# [Task input]
# # #

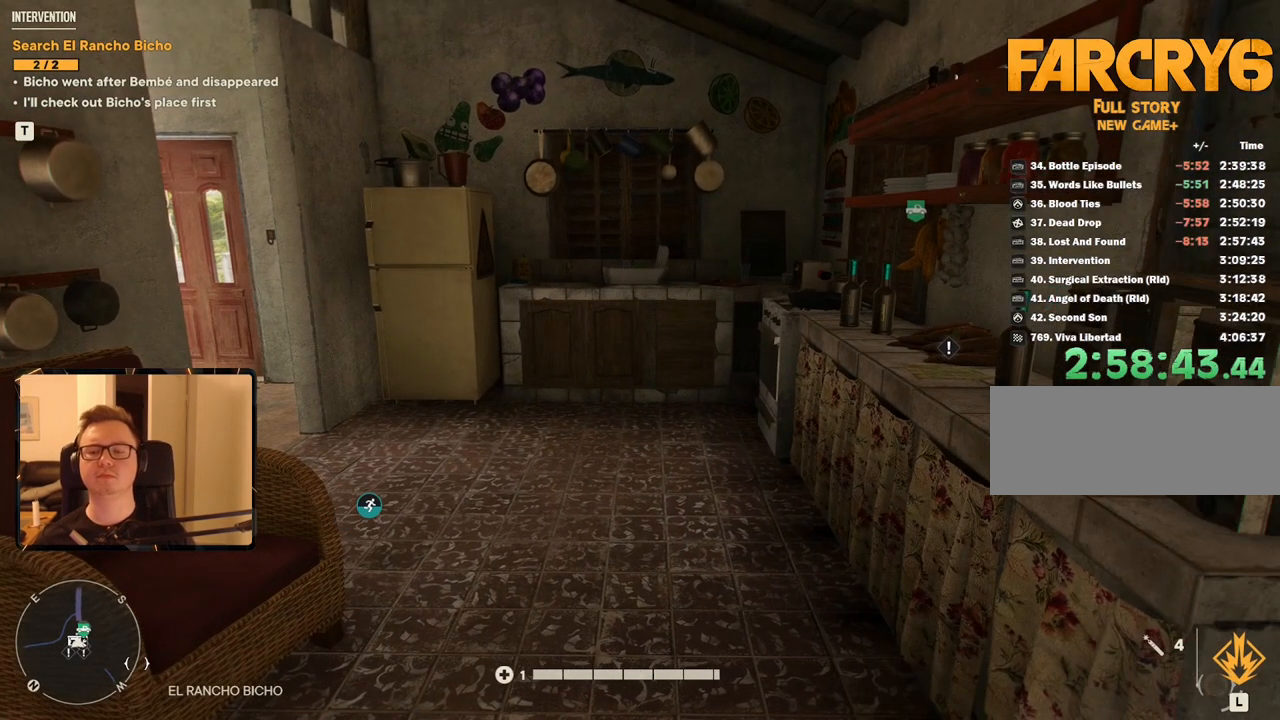
{"keys": ["a", "w"], "mouse": [], "events": [[100, "w", "down"], [200, "a", "down"]]}
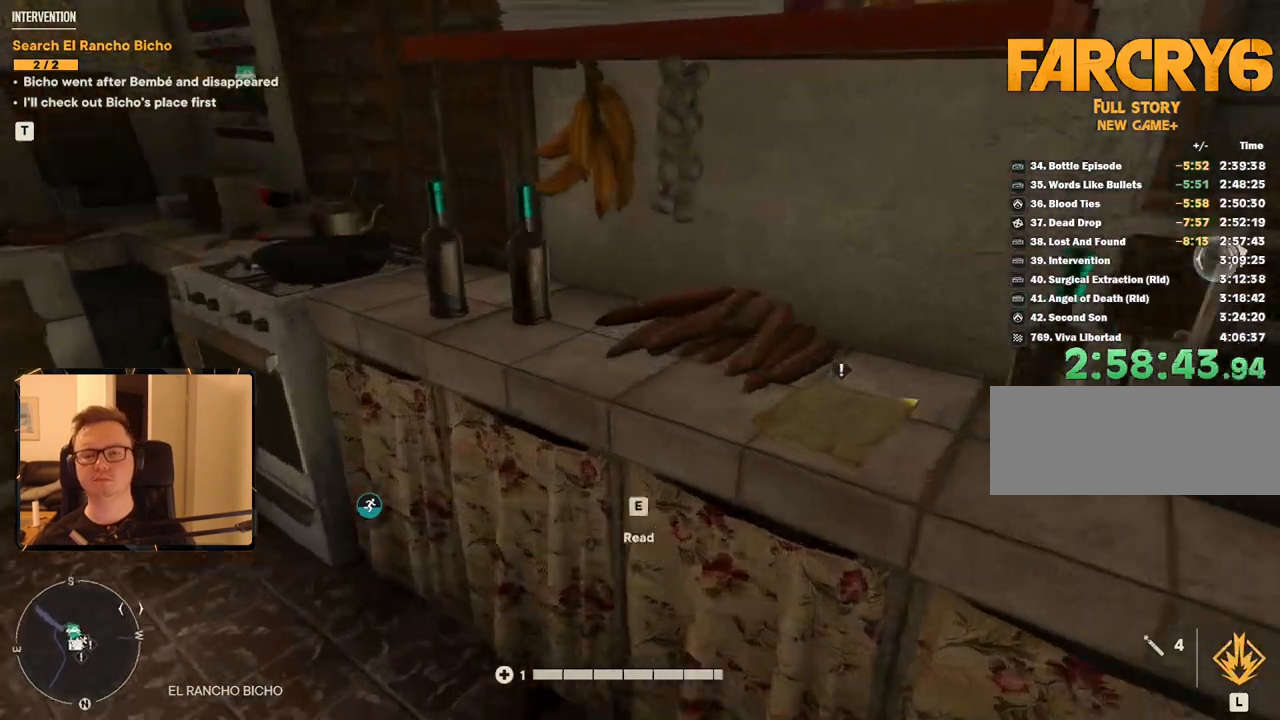
{"keys": [], "mouse": [], "events": [[17, "a", "up"], [17, "w", "up"]]}
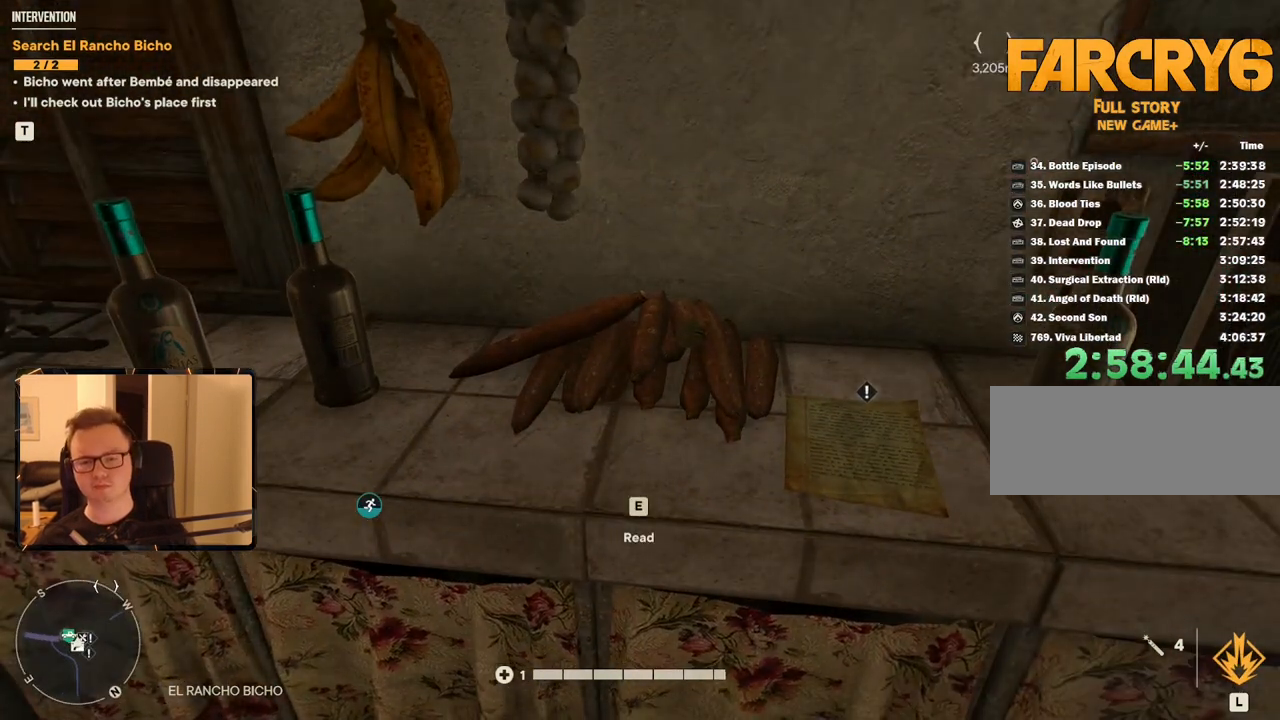
{"keys": [], "mouse": [], "events": []}
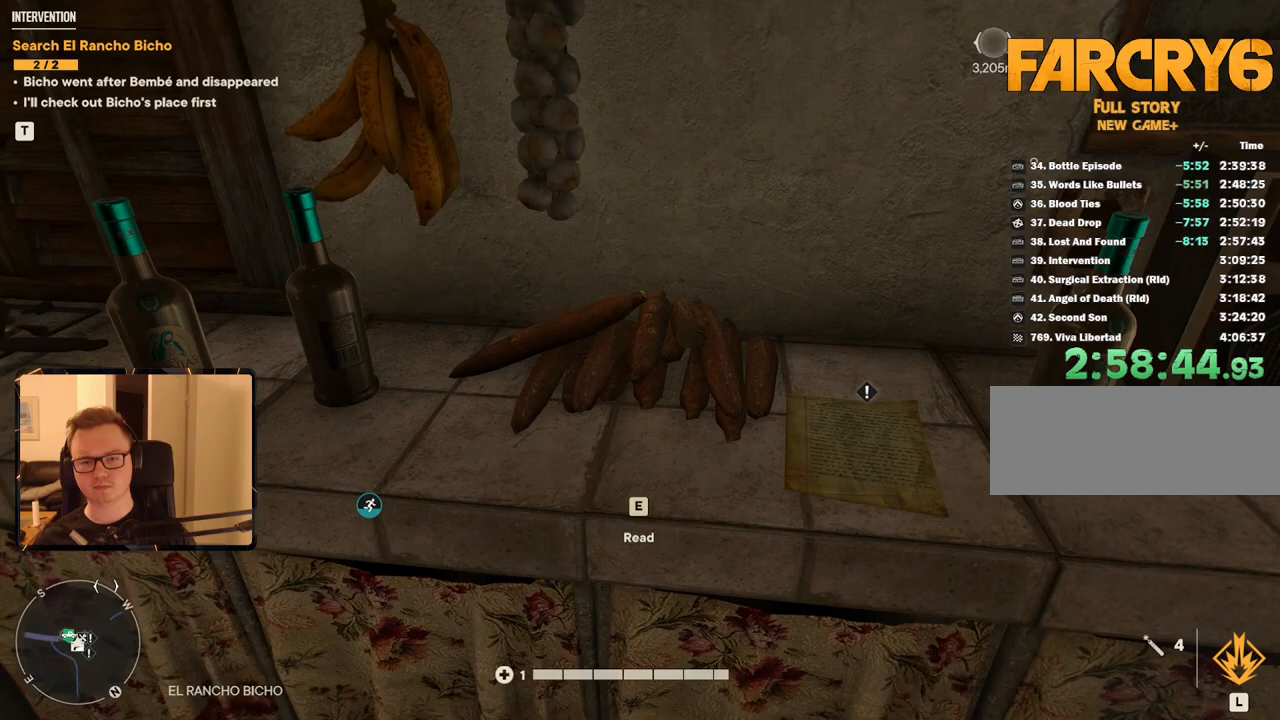
{"keys": [], "mouse": [], "events": []}
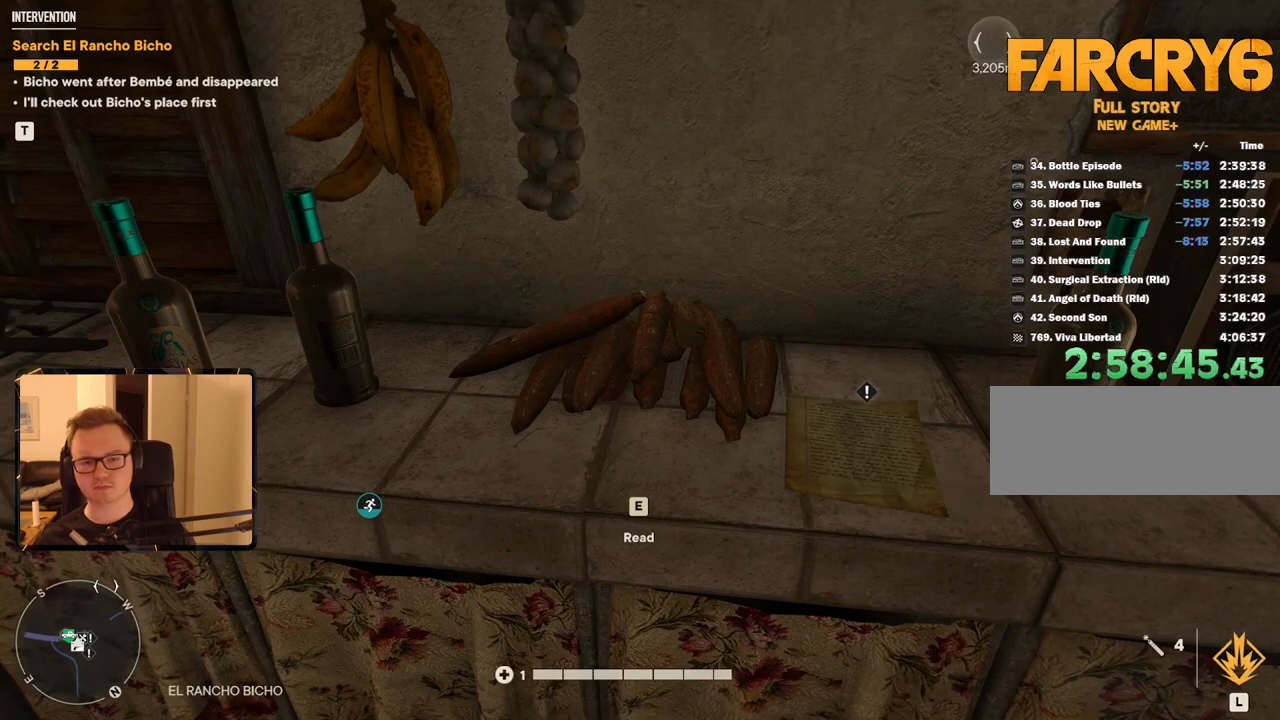
{"keys": ["w"], "mouse": [], "events": [[467, "w", "down"]]}
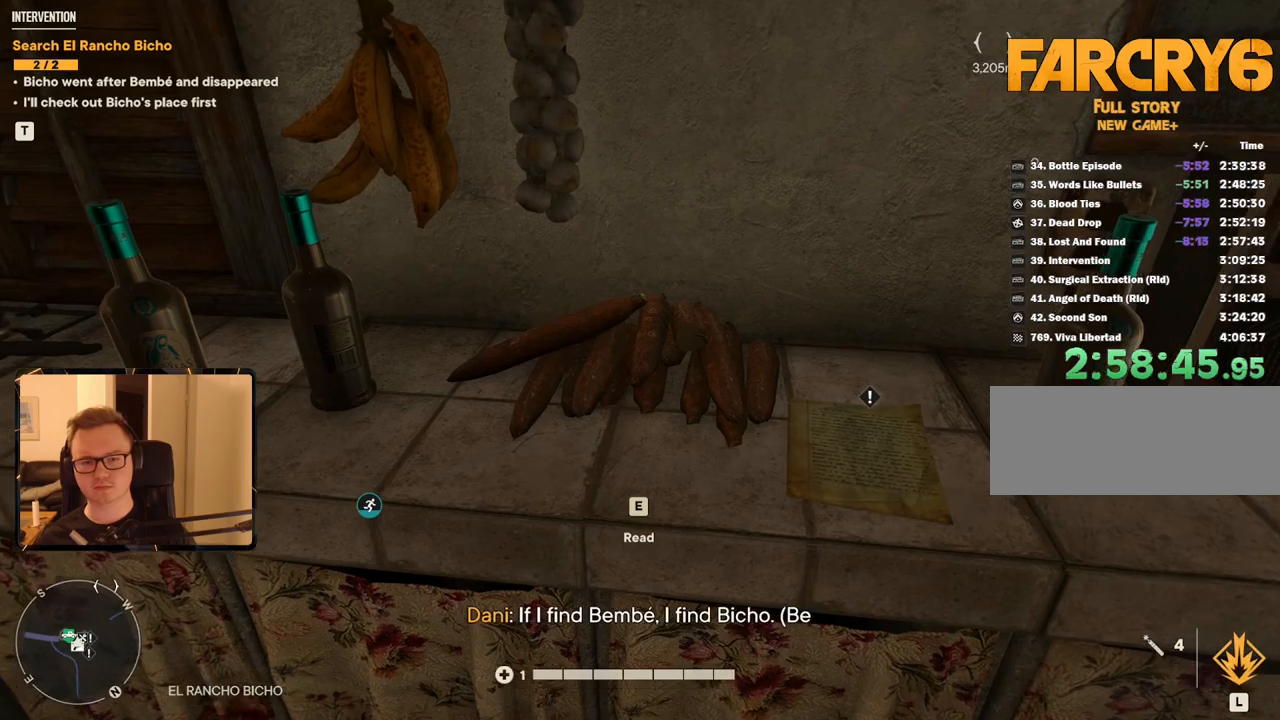
{"keys": [], "mouse": [], "events": [[67, "w", "up"]]}
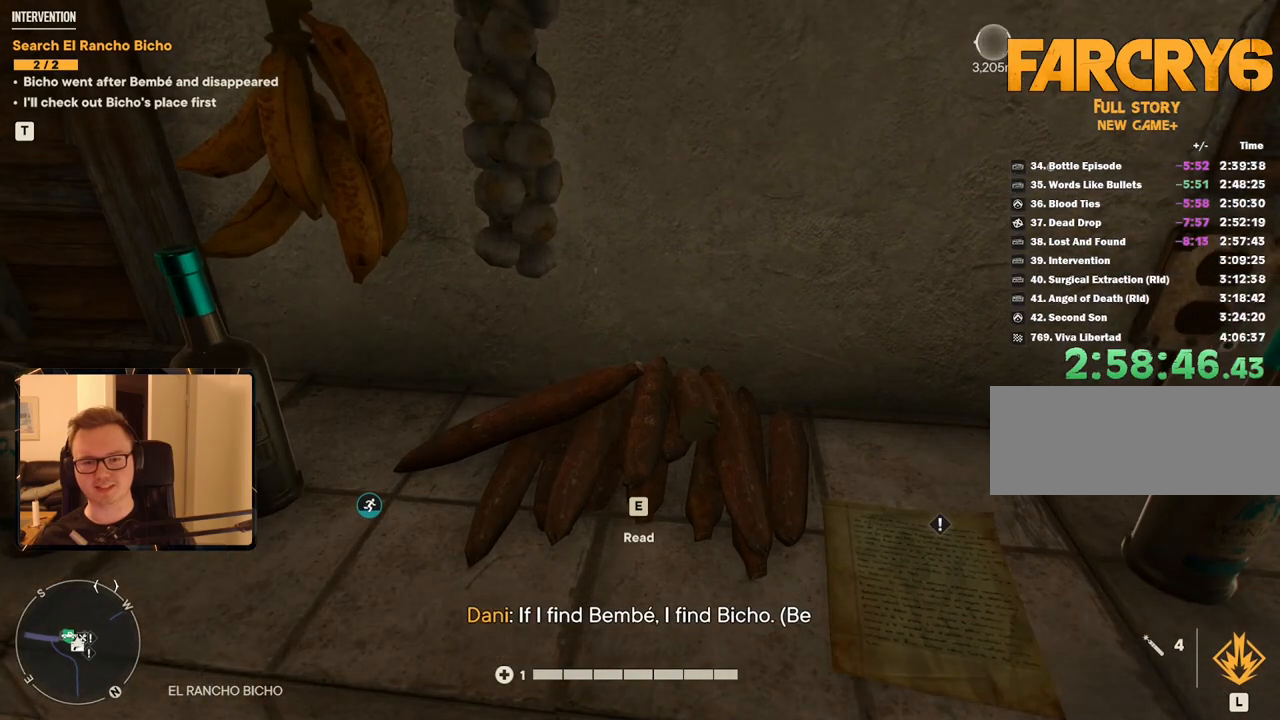
{"keys": [], "mouse": [], "events": []}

# # #

# [Task details]
Every line above in which the word "down" occurs needs to be copied.

# [Finished task]
{"keys": ["a", "w"], "mouse": [], "events": [[100, "w", "down"], [200, "a", "down"]]}
{"keys": ["w"], "mouse": [], "events": [[467, "w", "down"]]}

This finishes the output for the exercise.